__ACTIVITY__. Every line holding the word "inches" should be copied from the material.

__AVAILABLE DATA__.
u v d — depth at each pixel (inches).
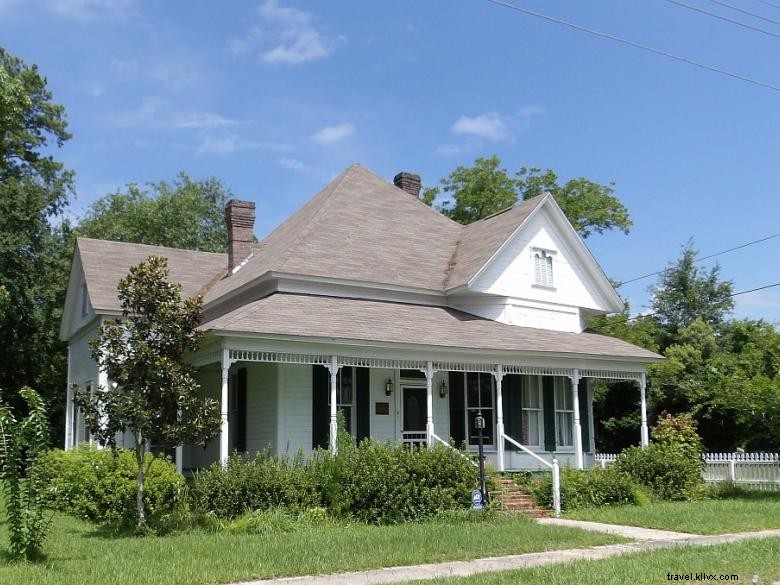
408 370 842.8
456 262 962.1
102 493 645.9
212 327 657.0
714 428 1154.7
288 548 475.2
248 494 614.5
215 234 2043.6
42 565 427.2
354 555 453.1
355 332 721.0
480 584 365.1
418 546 485.1
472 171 1642.5
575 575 381.4
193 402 569.9
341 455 643.5
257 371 806.5
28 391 475.2
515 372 819.4
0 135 1259.8
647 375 1219.9
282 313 732.7
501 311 912.9
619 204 1642.5
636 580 369.1
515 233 930.1
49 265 1369.3
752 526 580.4
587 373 871.1
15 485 450.0
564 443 916.0
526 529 559.5
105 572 402.0
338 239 911.0
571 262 988.6
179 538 530.0
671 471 800.3
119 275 1013.2
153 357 558.9
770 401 792.9
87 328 1034.7
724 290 1594.5
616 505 732.7
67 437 1120.8
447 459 668.1
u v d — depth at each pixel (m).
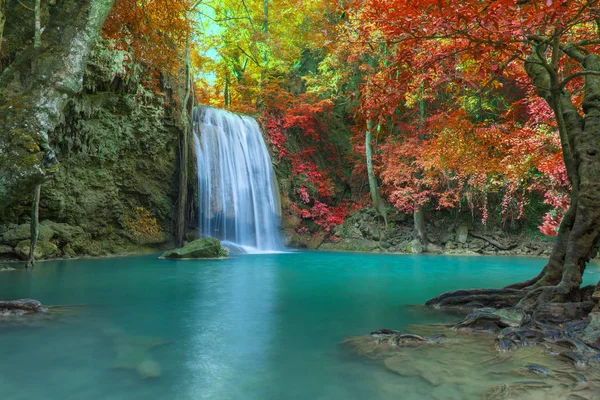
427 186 18.61
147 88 14.40
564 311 4.16
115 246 14.01
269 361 3.19
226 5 23.09
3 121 4.38
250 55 24.42
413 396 2.47
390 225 19.95
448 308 5.41
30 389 2.58
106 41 12.24
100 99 12.97
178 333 4.06
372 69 17.11
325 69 20.81
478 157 9.20
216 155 17.67
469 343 3.64
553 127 9.17
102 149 13.44
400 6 3.65
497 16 2.89
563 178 9.49
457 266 11.96
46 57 4.76
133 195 14.92
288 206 20.53
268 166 20.17
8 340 3.70
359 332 4.13
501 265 12.34
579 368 2.92
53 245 11.74
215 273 9.42
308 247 20.11
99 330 4.12
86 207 13.01
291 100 21.61
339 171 23.12
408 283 8.12
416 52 4.32
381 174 19.30
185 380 2.78
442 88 14.47
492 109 15.30
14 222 11.42
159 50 10.94
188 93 15.88
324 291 6.97
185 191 15.66
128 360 3.19
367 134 19.62
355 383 2.71
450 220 19.47
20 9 9.34
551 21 2.86
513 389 2.52
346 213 21.50
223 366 3.08
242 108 22.28
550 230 10.80
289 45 23.11
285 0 21.78
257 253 16.67
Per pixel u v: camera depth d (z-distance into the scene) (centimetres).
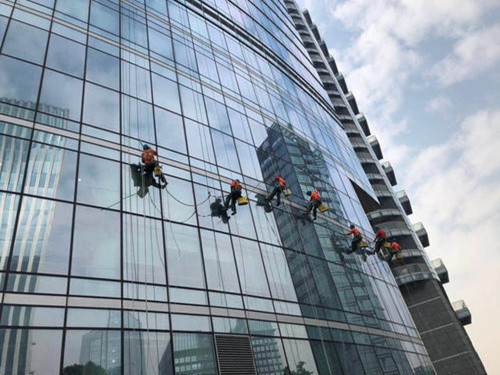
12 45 1653
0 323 1090
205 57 2769
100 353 1202
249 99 2917
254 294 1803
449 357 4291
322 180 3155
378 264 3123
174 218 1727
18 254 1223
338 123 4631
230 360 1494
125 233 1506
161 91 2175
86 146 1617
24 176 1380
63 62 1786
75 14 2023
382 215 5400
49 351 1120
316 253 2428
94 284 1315
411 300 4747
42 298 1192
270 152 2714
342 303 2317
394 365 2362
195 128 2205
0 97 1485
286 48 4431
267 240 2125
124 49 2144
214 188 2036
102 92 1841
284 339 1766
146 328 1347
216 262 1750
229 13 3559
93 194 1509
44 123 1546
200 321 1512
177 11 2844
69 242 1342
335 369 1891
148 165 1705
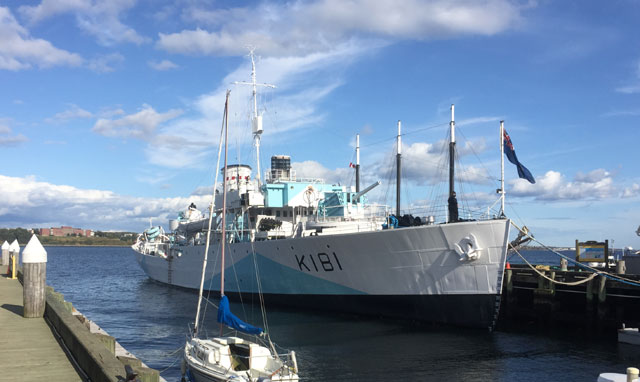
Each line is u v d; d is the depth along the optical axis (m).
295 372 13.41
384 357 18.73
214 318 27.97
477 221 21.23
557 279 26.91
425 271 22.69
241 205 32.62
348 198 30.66
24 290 14.66
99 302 35.84
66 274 66.31
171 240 48.16
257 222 31.92
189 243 43.16
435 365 17.81
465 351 19.53
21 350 11.02
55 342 11.76
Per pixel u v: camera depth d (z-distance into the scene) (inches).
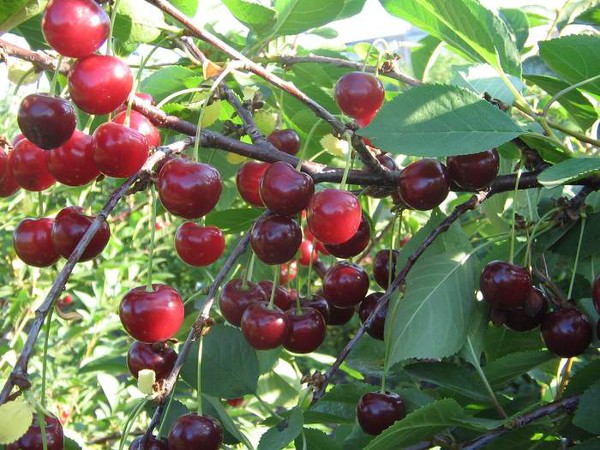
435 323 12.8
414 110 12.1
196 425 11.2
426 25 15.0
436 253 13.8
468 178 12.8
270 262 12.2
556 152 13.6
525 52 21.3
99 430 27.7
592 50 13.6
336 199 11.7
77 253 10.0
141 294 11.6
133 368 13.0
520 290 12.8
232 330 14.0
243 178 13.5
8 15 11.3
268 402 19.1
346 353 12.1
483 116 12.3
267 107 17.5
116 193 10.8
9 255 32.0
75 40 10.6
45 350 10.2
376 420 12.6
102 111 11.0
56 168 11.4
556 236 14.2
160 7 11.4
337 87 13.9
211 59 17.7
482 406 14.9
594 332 15.1
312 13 15.4
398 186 12.9
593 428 11.6
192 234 12.6
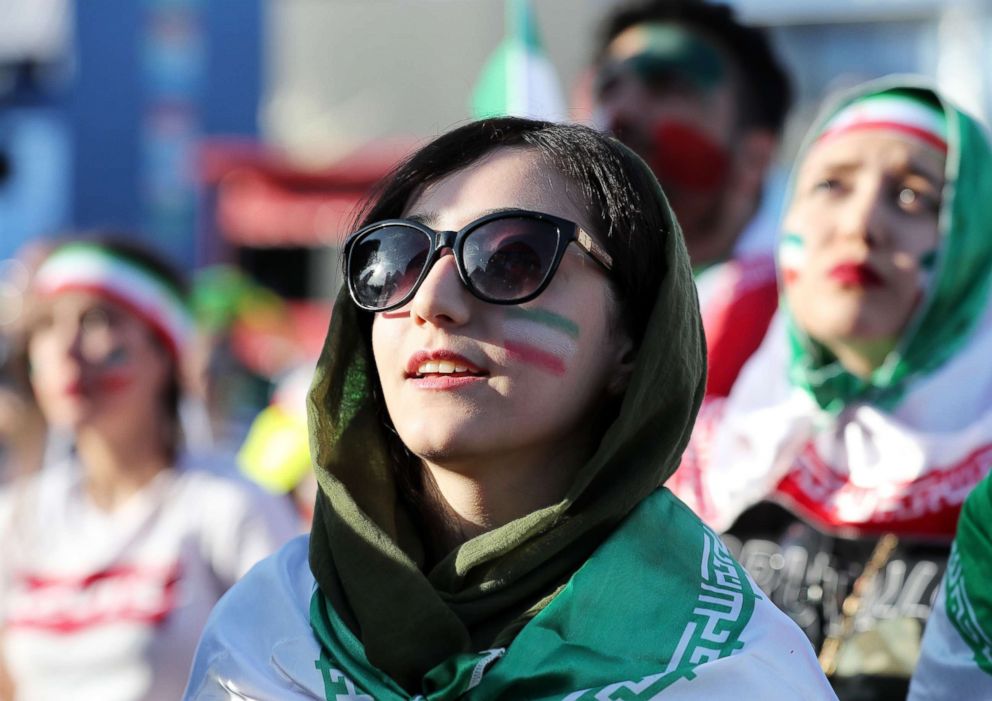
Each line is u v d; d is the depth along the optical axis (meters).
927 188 2.32
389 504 1.80
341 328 1.81
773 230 3.51
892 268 2.31
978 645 1.74
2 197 13.15
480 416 1.60
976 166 2.32
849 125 2.39
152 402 3.27
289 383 4.82
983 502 1.75
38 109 13.22
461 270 1.62
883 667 2.12
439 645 1.62
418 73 12.46
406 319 1.65
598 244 1.66
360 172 11.95
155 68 13.03
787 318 2.50
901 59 10.36
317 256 12.03
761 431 2.43
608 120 3.40
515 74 3.26
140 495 3.17
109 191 13.01
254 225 12.06
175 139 13.00
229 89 12.95
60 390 3.25
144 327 3.32
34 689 3.06
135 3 13.02
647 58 3.36
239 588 1.85
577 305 1.65
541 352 1.61
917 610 2.15
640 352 1.65
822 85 10.40
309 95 12.79
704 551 1.69
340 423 1.82
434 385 1.61
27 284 3.51
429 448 1.61
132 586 3.04
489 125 1.77
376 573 1.65
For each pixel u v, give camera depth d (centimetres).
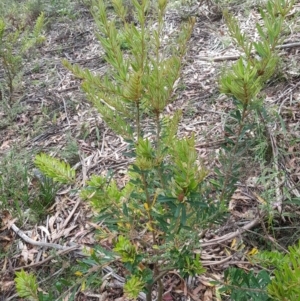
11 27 513
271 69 123
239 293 117
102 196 130
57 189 277
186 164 104
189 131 303
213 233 223
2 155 324
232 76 114
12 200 279
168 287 204
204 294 198
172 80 126
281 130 273
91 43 461
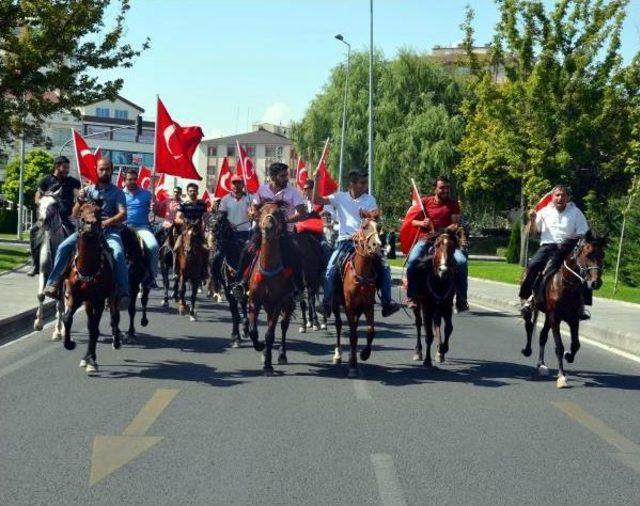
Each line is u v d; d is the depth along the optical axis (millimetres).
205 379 10828
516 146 38875
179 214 18469
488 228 84438
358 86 64125
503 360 13336
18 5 29672
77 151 22438
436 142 60344
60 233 14227
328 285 12047
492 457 7316
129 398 9508
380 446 7590
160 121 20156
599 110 37406
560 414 9227
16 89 30625
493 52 39625
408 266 12508
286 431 8078
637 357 14219
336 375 11375
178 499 6027
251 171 26281
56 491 6176
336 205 12281
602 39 37062
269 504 5945
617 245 34031
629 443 7980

__ANSWER BOX__.
u v d — depth at each pixel (inches).
Per pixel u v: camera depth d (z-distance into the scene) (inches).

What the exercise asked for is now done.